Moderate-risk (T3 or N+), high tumors.: Neoadjuvant chemotherapy → surgery: RT used only for patients with pathology demonstrating a high risk of local failure at time of resection.

Low-lying, low- to moderate-risk tumors.: Chemoradiotherapy therapy → chemotherapy → observation: surgery used if no clinical CR.

High-risk tumors.: Neoadjuvant chemoradiotherapy therapy → surgery → adjuvant chemotherapy or chemoradiotherapy → chemotherapy → surgery.

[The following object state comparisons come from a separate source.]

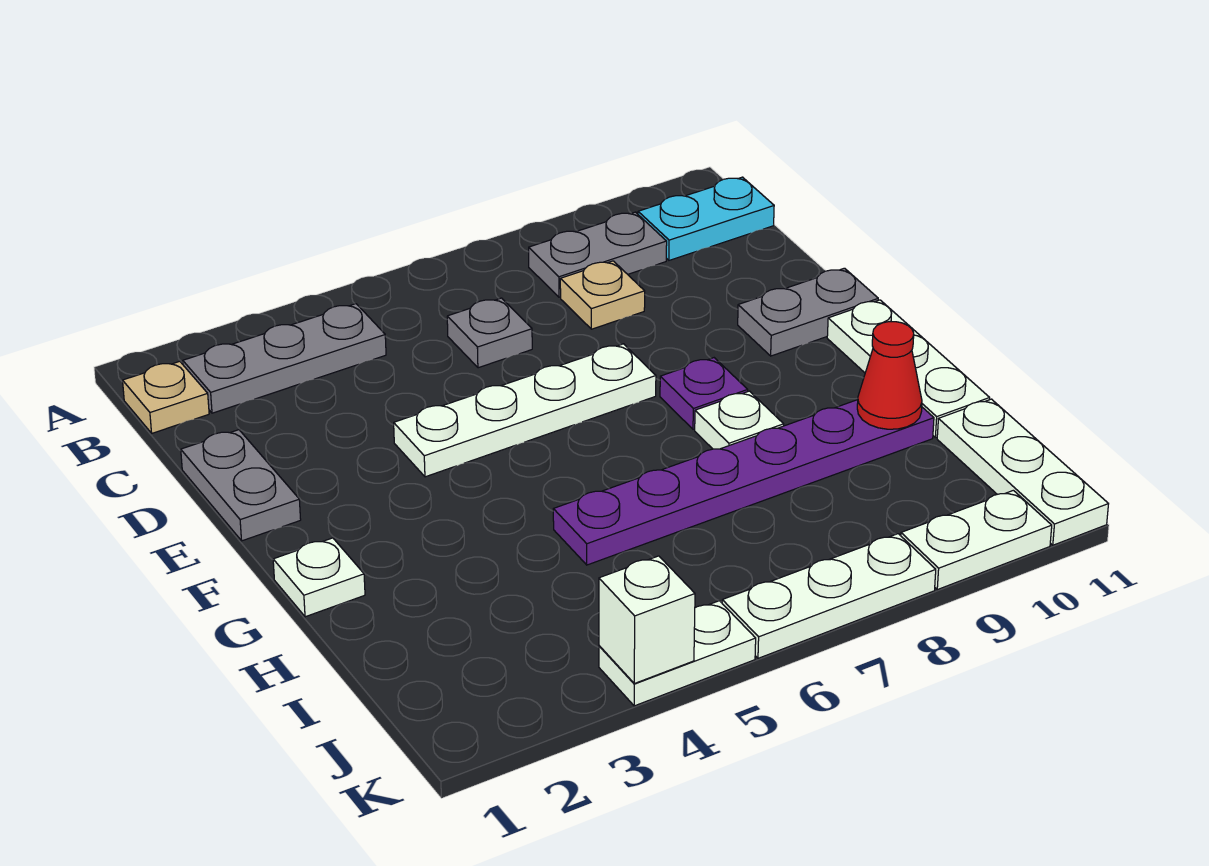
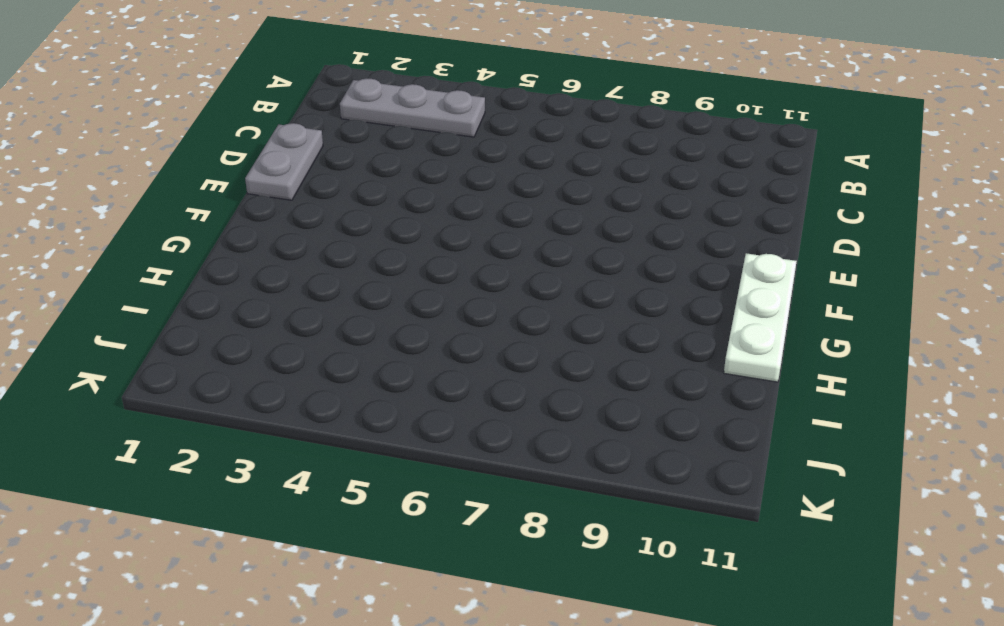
none -> tan plate B1 level 1
none -> grey plate B8:B9 level 1
none -> cyan plate B10:B11 level 1

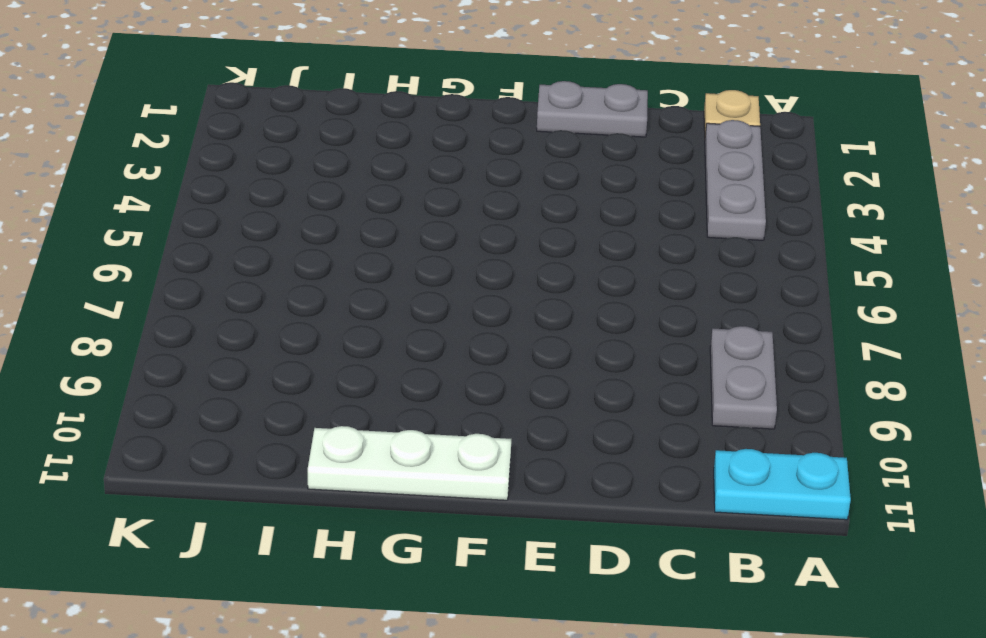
cyan plate A11:B11 level 1 -> cyan plate B10:B11 level 1
none -> grey plate C6 level 1
none -> tan plate C8 level 1
none -> white plate E4:E7 level 1

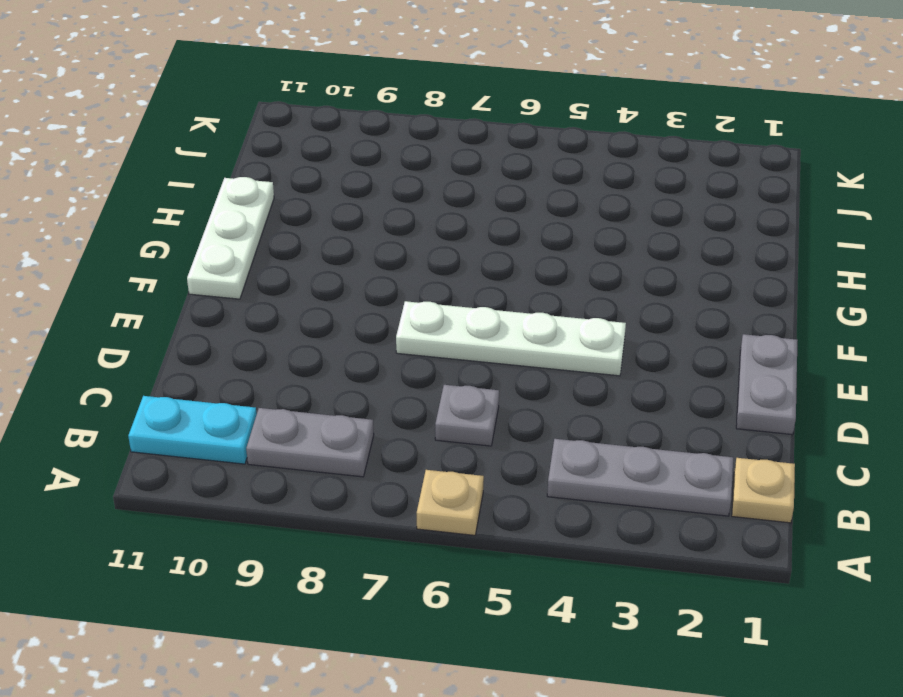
tan plate A6 level 1 -> tan plate C8 level 1
none -> grey plate E10:E11 level 1
none -> purple plate F8 level 1
none -> white plate G1 level 1

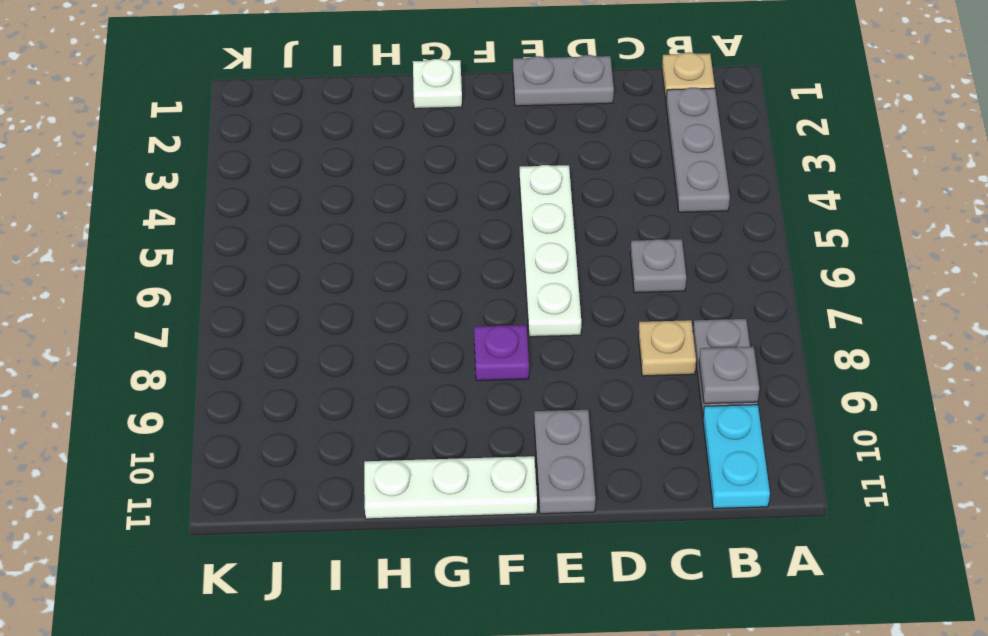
grey plate B9 level 2 -> none
none -> white plate G8 level 1
none -> purple plate H5:H10 level 1
none -> white plate I11:K11 level 1

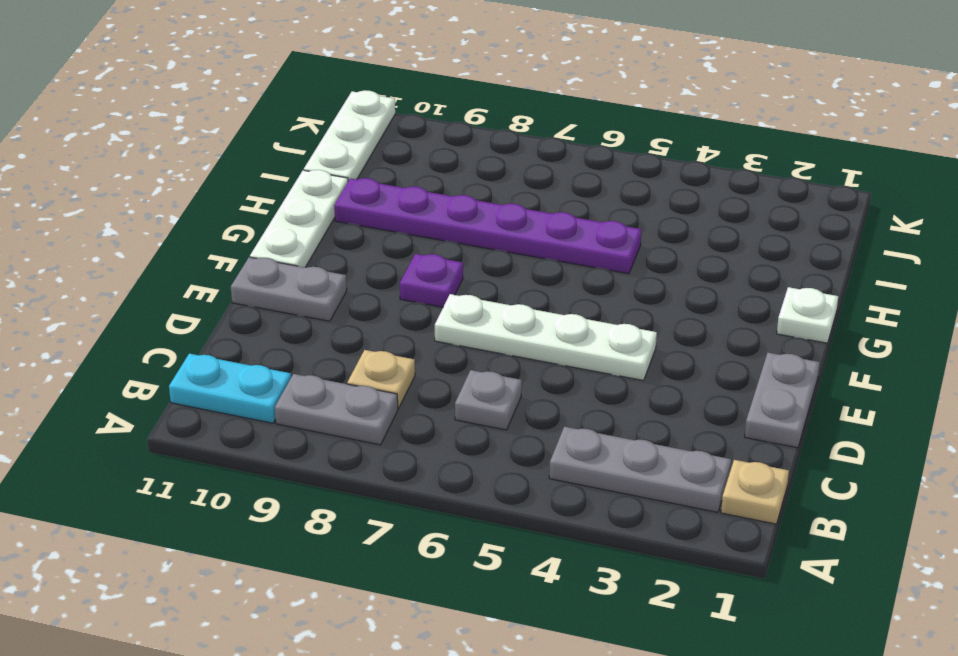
none -> white plate G8 level 1
none -> white plate K4:K5 level 1
none -> white plate K6:K8 level 1

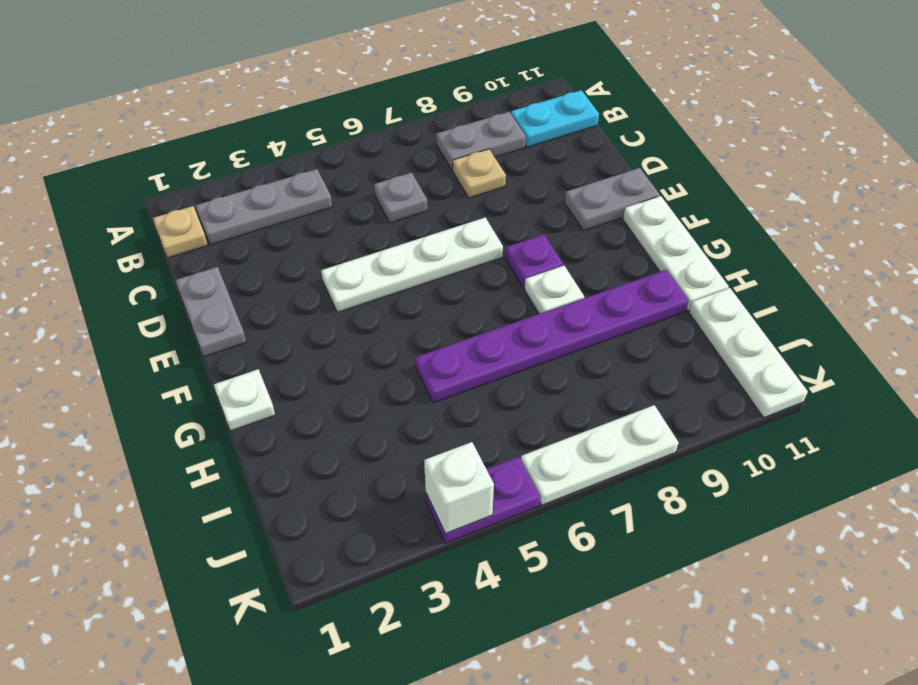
purple plate K4:K5 level 1 -> white plate K4:K5 level 1
none -> white plate K9:K10 level 1
none -> red cone H10 level 2

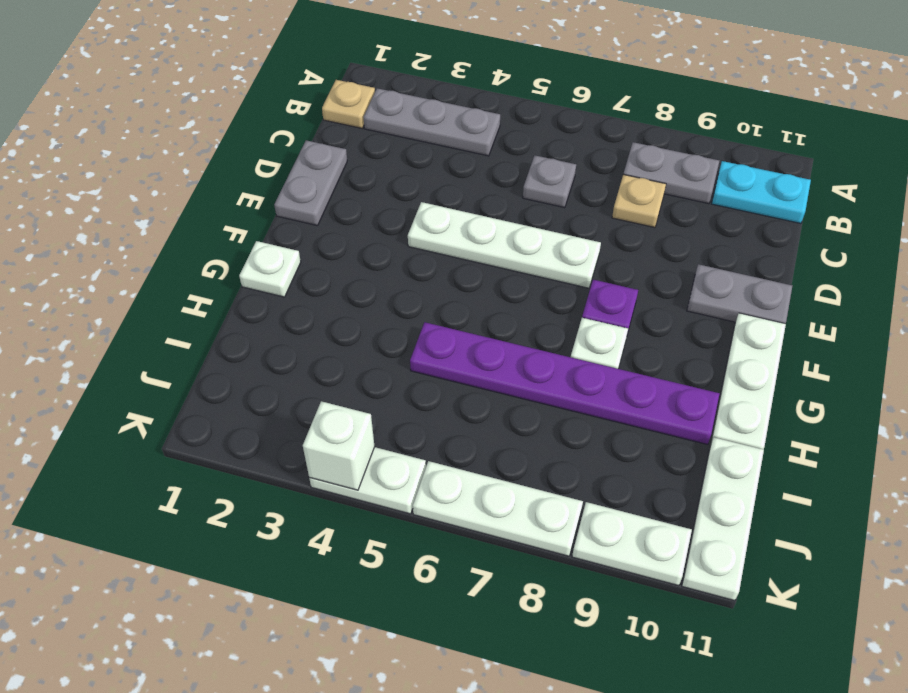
none -> red cone H10 level 2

It is also likely that development of an algorithm of this sort could benefit from the increasing power of genomic evaluations that might in the future allow for better prediction of which tumors would most likely respond best to RT and/or chemotherapy as well as provide improved categorization of low and high risk. At the present time, the treatment of rectal cancers is split into two categories: patients receive either surgery only or neoadjuvant RT with concurrent chemotherapy followed by adjuvant chemotherapy. Because all of our treatment modalities have improved, we now have the opportunity to tailor further the primary therapy to one that best suits the individual patient and to truly maximize the benefit to the patient while minimizing the extent of the therapeutic interventions.